• **What you have to do**:
When you copy the data, keep every line exactly as written and skip the pictures.

• **Records shown**:
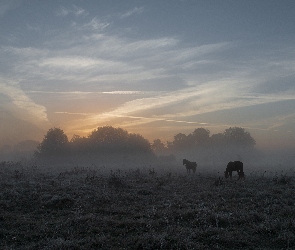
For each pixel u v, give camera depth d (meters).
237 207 13.17
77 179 22.14
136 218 11.56
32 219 11.23
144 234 9.34
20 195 14.91
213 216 11.15
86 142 77.00
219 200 14.73
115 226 10.37
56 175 25.72
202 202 14.03
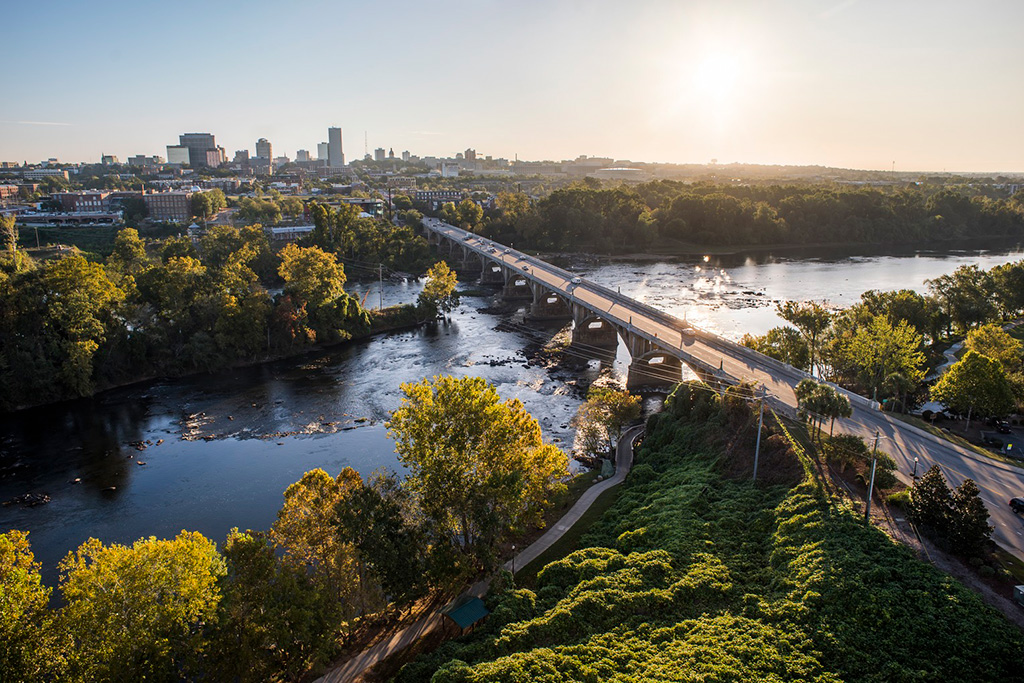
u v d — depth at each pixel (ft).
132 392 452.76
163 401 435.53
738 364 388.57
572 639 176.76
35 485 321.93
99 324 445.37
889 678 145.38
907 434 288.92
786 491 232.73
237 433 384.68
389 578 186.09
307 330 546.26
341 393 451.12
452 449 218.79
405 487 218.59
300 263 577.84
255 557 162.40
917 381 364.38
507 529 245.65
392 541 189.37
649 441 330.13
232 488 318.86
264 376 488.85
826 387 269.64
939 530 192.95
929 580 171.83
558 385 467.52
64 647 141.28
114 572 151.43
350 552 190.49
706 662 154.30
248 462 346.74
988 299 525.34
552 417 404.98
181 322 499.92
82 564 156.15
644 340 467.11
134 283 514.27
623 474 312.71
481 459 224.53
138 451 360.48
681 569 201.26
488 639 176.35
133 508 300.20
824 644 157.07
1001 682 143.54
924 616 160.25
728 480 255.91
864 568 177.68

• **Answer space**:
For each pixel u v, give camera depth d (meters).
237 207 13.17
77 179 22.14
136 218 11.56
32 219 11.23
144 234 9.34
20 195 14.91
213 216 11.15
86 142 77.00
219 200 14.73
115 226 10.37
56 175 25.72
202 202 14.03
u v d — depth at each pixel (ft).
132 392 452.76
163 401 435.53
738 364 388.57
572 639 176.76
35 485 321.93
99 324 445.37
889 678 145.38
907 434 288.92
786 491 232.73
237 433 384.68
389 578 186.09
307 330 546.26
341 393 451.12
452 449 218.79
405 487 218.59
300 263 577.84
255 557 162.40
917 381 364.38
507 529 245.65
392 541 189.37
649 441 330.13
232 488 318.86
264 376 488.85
826 387 269.64
939 530 192.95
929 580 171.83
558 385 467.52
64 647 141.28
114 572 151.43
350 552 190.49
706 662 154.30
248 462 346.74
988 299 525.34
552 417 404.98
181 322 499.92
82 564 156.15
644 340 467.11
134 283 514.27
623 474 312.71
481 459 224.53
138 451 360.48
681 569 201.26
488 639 176.35
133 508 300.20
824 644 157.07
1001 682 143.54
924 616 160.25
728 480 255.91
864 568 177.68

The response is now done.